Russia is launching airstrikes on Syria now, too

Heavy smoke rises following an airstrike in Kobani, Syria on Oct. 18, 2014.

Editor's note: This is Chatter, our morning rundown of what you need and want to know around the world. Fortunately for us all, you can have Chatter emailed to you every day. Just sign up here!


Soon it will be easier to list who isn’t bombing Syria than to list who is. The latest government to enter the battle — at least officially — is Russia.

The Russian parliament on Wednesday approved the use of military force abroad. The last time it did that Russia annexed Crimea, which used to belong to Ukraine. Russian officials said the measure would be used to launch airstrikes on Syria, adding that Russia would not send any troops. The officials said the airstrikes would target Islamic State positions and support the government of Syrian President Bashar al-Assad.

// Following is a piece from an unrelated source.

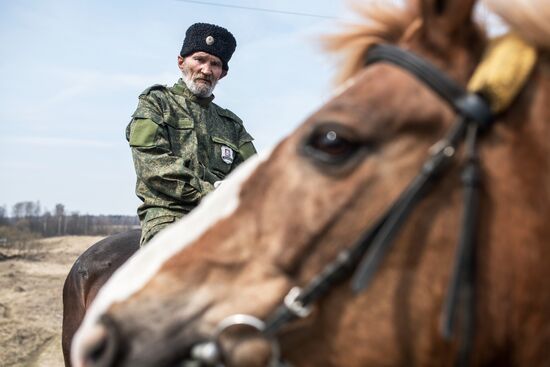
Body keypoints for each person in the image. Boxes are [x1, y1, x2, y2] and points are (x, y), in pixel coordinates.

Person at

The latter part of that strategy is complicated. Russia believes Assad must stay until the Islamic State is defeated. The United States, on the other hand, believes Assad has created a climate in his country for the Islamic State to thrive, and so must go.

For now the United States and Russia are going to have to agree to disagree, and then work together to make sure they aren’t shooting down each other’s planes. Russia will also have to coordinate with everyone else participating in the bombing of Syria, namely: Saudi Arabia, the United Arab Emirates, Jordan, Bahrain, Qatar, Turkey, Australia, France, Canada and the UK. Oh, and Syria itself, of course.


How soon we forget: Many of the capital rules imposed on European banks during the European debt crisis will be “eased” in order to spur growth, EU officials said Wednesday. Yep.

Many European banks were severely under-capitalized at the end of 2009. This was true for American banks too in 2007 and 2008. Perhaps you remember the words: "Global Economic Meltdown." Being under-capitalized means you don’t have the necessary funds (maybe they are tied up elsewhere) to cover expenses when things go wrong, say, the bursting of a housing bubble. Governments (read: you and me) are forced to come to the rescue, bailing the banks out. Some governments can’t afford to do that. So third parties get involved. It becomes a mess really fast and ultimately it’s the poorest of us who are most adversely affected.

That’s the short of it. The European debt crisis wasn’t a long time ago. It was only a few years ago that everyone was clamoring for more capital rules on banks. And one only needs to look to Greece to see how the effects of the crisis are still being felt today. But the economy in Europe, just like in the United States, is improving. So now, some EU officials apparently think that we can roll back some of the protections put in place.

The theory goes that revoking some of these rules will allow banks more freedom to lend, because they won’t have to spend so much on shoring up safety buffers and maintaining high levels of capital in case something goes wrong again, which will boost economic growth.

Raise your hand if you think this is a good idea.


Belarusian President Alexander Lukashenko on Monday brought his 11-year-old son to the UN General Assembly. Isn't that sweet? The young boy sat right there with his father, taking in all the world-changing debates unfolding around him. It must have been a truly eye-opening experience for such a young person.

Wouldn't that be nice. In reality, the Belarusian president is one of the world’s most repressive leaders and his son is essentially a "dictator in waiting," a slightly younger Kim Jong Un. Lukashenko is known as “Europe’s last dictator.” And, really, the fact that he brought his kid to the United Nations is downright creepy. It came off as more an act of grooming-to-eventually-assume-power than it did take-your-kid-to-work-day.